[Records from a data collection]
══════════
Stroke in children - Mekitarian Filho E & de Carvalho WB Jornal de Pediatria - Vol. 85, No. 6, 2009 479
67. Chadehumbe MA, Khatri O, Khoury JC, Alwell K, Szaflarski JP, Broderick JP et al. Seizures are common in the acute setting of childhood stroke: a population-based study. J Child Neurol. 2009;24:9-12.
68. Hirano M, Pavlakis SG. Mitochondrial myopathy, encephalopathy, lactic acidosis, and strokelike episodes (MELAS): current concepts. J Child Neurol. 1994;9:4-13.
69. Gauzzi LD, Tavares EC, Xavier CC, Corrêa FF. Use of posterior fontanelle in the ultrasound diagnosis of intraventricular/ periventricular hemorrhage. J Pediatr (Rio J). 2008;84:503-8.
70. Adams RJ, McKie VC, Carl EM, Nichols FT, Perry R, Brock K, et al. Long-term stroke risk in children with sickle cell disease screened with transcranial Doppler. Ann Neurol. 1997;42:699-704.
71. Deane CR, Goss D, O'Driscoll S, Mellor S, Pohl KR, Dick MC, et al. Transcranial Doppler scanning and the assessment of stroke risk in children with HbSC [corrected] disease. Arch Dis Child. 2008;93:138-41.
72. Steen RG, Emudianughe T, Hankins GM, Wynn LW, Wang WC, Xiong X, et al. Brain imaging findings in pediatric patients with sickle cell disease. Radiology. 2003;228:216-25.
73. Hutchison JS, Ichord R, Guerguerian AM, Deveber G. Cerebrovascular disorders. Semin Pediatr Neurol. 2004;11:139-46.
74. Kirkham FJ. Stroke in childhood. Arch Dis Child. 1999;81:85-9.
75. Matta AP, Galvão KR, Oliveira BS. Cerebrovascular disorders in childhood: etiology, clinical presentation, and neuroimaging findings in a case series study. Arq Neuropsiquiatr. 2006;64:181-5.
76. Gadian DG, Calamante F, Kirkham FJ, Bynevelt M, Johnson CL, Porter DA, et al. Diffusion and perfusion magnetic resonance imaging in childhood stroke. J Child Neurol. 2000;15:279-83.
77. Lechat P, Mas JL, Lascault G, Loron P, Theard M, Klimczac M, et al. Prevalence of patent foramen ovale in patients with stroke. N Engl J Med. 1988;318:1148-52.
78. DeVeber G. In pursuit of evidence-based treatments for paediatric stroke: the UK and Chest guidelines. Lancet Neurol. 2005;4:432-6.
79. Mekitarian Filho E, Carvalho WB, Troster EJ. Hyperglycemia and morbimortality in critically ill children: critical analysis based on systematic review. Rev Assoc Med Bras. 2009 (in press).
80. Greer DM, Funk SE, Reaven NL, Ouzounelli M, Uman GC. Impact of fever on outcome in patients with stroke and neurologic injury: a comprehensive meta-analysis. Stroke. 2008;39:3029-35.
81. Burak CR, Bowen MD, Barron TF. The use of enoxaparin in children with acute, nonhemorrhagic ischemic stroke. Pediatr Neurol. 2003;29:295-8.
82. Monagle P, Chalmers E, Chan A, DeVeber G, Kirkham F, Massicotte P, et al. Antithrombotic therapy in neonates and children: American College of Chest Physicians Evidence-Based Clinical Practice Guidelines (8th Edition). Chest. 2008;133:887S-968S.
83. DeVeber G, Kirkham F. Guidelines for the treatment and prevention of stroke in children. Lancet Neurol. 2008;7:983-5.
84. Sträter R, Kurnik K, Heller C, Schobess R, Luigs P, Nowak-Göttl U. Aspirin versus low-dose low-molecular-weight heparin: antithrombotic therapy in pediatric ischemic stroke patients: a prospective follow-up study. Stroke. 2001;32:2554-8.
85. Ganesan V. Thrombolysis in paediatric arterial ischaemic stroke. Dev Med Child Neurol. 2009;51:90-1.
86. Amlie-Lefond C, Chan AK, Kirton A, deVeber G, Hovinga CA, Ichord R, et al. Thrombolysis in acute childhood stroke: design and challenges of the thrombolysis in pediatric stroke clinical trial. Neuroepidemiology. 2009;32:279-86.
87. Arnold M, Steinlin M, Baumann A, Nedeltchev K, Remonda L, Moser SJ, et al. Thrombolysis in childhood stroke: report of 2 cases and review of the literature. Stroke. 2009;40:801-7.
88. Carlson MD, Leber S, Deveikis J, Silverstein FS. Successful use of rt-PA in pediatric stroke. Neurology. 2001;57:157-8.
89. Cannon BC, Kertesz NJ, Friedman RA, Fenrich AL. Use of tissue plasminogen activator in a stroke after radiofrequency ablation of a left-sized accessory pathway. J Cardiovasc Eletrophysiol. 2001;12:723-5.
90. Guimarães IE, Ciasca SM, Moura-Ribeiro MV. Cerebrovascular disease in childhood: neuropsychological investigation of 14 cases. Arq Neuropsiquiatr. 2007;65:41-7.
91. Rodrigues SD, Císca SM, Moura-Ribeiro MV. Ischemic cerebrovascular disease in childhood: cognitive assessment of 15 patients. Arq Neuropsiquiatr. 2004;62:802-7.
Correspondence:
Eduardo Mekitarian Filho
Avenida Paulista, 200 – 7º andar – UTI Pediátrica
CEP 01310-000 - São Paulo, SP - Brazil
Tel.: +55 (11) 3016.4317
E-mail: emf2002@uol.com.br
══════════
* **What needs to be done**: Each line of the data is to be restated exactly.

* **The answer**:
Stroke in children - Mekitarian Filho E & de Carvalho WB Jornal de Pediatria - Vol. 85, No. 6, 2009 479
67. Chadehumbe MA, Khatri O, Khoury JC, Alwell K, Szaflarski JP, Broderick JP et al. Seizures are common in the acute setting of childhood stroke: a population-based study. J Child Neurol. 2009;24:9-12.
68. Hirano M, Pavlakis SG. Mitochondrial myopathy, encephalopathy, lactic acidosis, and strokelike episodes (MELAS): current concepts. J Child Neurol. 1994;9:4-13.
69. Gauzzi LD, Tavares EC, Xavier CC, Corrêa FF. Use of posterior fontanelle in the ultrasound diagnosis of intraventricular/ periventricular hemorrhage. J Pediatr (Rio J). 2008;84:503-8.
70. Adams RJ, McKie VC, Carl EM, Nichols FT, Perry R, Brock K, et al. Long-term stroke risk in children with sickle cell disease screened with transcranial Doppler. Ann Neurol. 1997;42:699-704.
71. Deane CR, Goss D, O'Driscoll S, Mellor S, Pohl KR, Dick MC, et al. Transcranial Doppler scanning and the assessment of stroke risk in children with HbSC [corrected] disease. Arch Dis Child. 2008;93:138-41.
72. Steen RG, Emudianughe T, Hankins GM, Wynn LW, Wang WC, Xiong X, et al. Brain imaging findings in pediatric patients with sickle cell disease. Radiology. 2003;228:216-25.
73. Hutchison JS, Ichord R, Guerguerian AM, Deveber G. Cerebrovascular disorders. Semin Pediatr Neurol. 2004;11:139-46.
74. Kirkham FJ. Stroke in childhood. Arch Dis Child. 1999;81:85-9.
75. Matta AP, Galvão KR, Oliveira BS. Cerebrovascular disorders in childhood: etiology, clinical presentation, and neuroimaging findings in a case series study. Arq Neuropsiquiatr. 2006;64:181-5.
76. Gadian DG, Calamante F, Kirkham FJ, Bynevelt M, Johnson CL, Porter DA, et al. Diffusion and perfusion magnetic resonance imaging in childhood stroke. J Child Neurol. 2000;15:279-83.
77. Lechat P, Mas JL, Lascault G, Loron P, Theard M, Klimczac M, et al. Prevalence of patent foramen ovale in patients with stroke. N Engl J Med. 1988;318:1148-52.
78. DeVeber G. In pursuit of evidence-based treatments for paediatric stroke: the UK and Chest guidelines. Lancet Neurol. 2005;4:432-6.
79. Mekitarian Filho E, Carvalho WB, Troster EJ. Hyperglycemia and morbimortality in critically ill children: critical analysis based on systematic review. Rev Assoc Med Bras. 2009 (in press).
80. Greer DM, Funk SE, Reaven NL, Ouzounelli M, Uman GC. Impact of fever on outcome in patients with stroke and neurologic injury: a comprehensive meta-analysis. Stroke. 2008;39:3029-35.
81. Burak CR, Bowen MD, Barron TF. The use of enoxaparin in children with acute, nonhemorrhagic ischemic stroke. Pediatr Neurol. 2003;29:295-8.
82. Monagle P, Chalmers E, Chan A, DeVeber G, Kirkham F, Massicotte P, et al. Antithrombotic therapy in neonates and children: American College of Chest Physicians Evidence-Based Clinical Practice Guidelines (8th Edition). Chest. 2008;133:887S-968S.
83. DeVeber G, Kirkham F. Guidelines for the treatment and prevention of stroke in children. Lancet Neurol. 2008;7:983-5.
84. Sträter R, Kurnik K, Heller C, Schobess R, Luigs P, Nowak-Göttl U. Aspirin versus low-dose low-molecular-weight heparin: antithrombotic therapy in pediatric ischemic stroke patients: a prospective follow-up study. Stroke. 2001;32:2554-8.
85. Ganesan V. Thrombolysis in paediatric arterial ischaemic stroke. Dev Med Child Neurol. 2009;51:90-1.
86. Amlie-Lefond C, Chan AK, Kirton A, deVeber G, Hovinga CA, Ichord R, et al. Thrombolysis in acute childhood stroke: design and challenges of the thrombolysis in pediatric stroke clinical trial. Neuroepidemiology. 2009;32:279-86.
87. Arnold M, Steinlin M, Baumann A, Nedeltchev K, Remonda L, Moser SJ, et al. Thrombolysis in childhood stroke: report of 2 cases and review of the literature. Stroke. 2009;40:801-7.
88. Carlson MD, Leber S, Deveikis J, Silverstein FS. Successful use of rt-PA in pediatric stroke. Neurology. 2001;57:157-8.
89. Cannon BC, Kertesz NJ, Friedman RA, Fenrich AL. Use of tissue plasminogen activator in a stroke after radiofrequency ablation of a left-sized accessory pathway. J Cardiovasc Eletrophysiol. 2001;12:723-5.
90. Guimarães IE, Ciasca SM, Moura-Ribeiro MV. Cerebrovascular disease in childhood: neuropsychological investigation of 14 cases. Arq Neuropsiquiatr. 2007;65:41-7.
91. Rodrigues SD, Císca SM, Moura-Ribeiro MV. Ischemic cerebrovascular disease in childhood: cognitive assessment of 15 patients. Arq Neuropsiquiatr. 2004;62:802-7.
Correspondence:
Eduardo Mekitarian Filho
Avenida Paulista, 200 – 7º andar – UTI Pediátrica
CEP 01310-000 - São Paulo, SP - Brazil
Tel.: +55 (11) 3016.4317
E-mail: emf2002@uol.com.br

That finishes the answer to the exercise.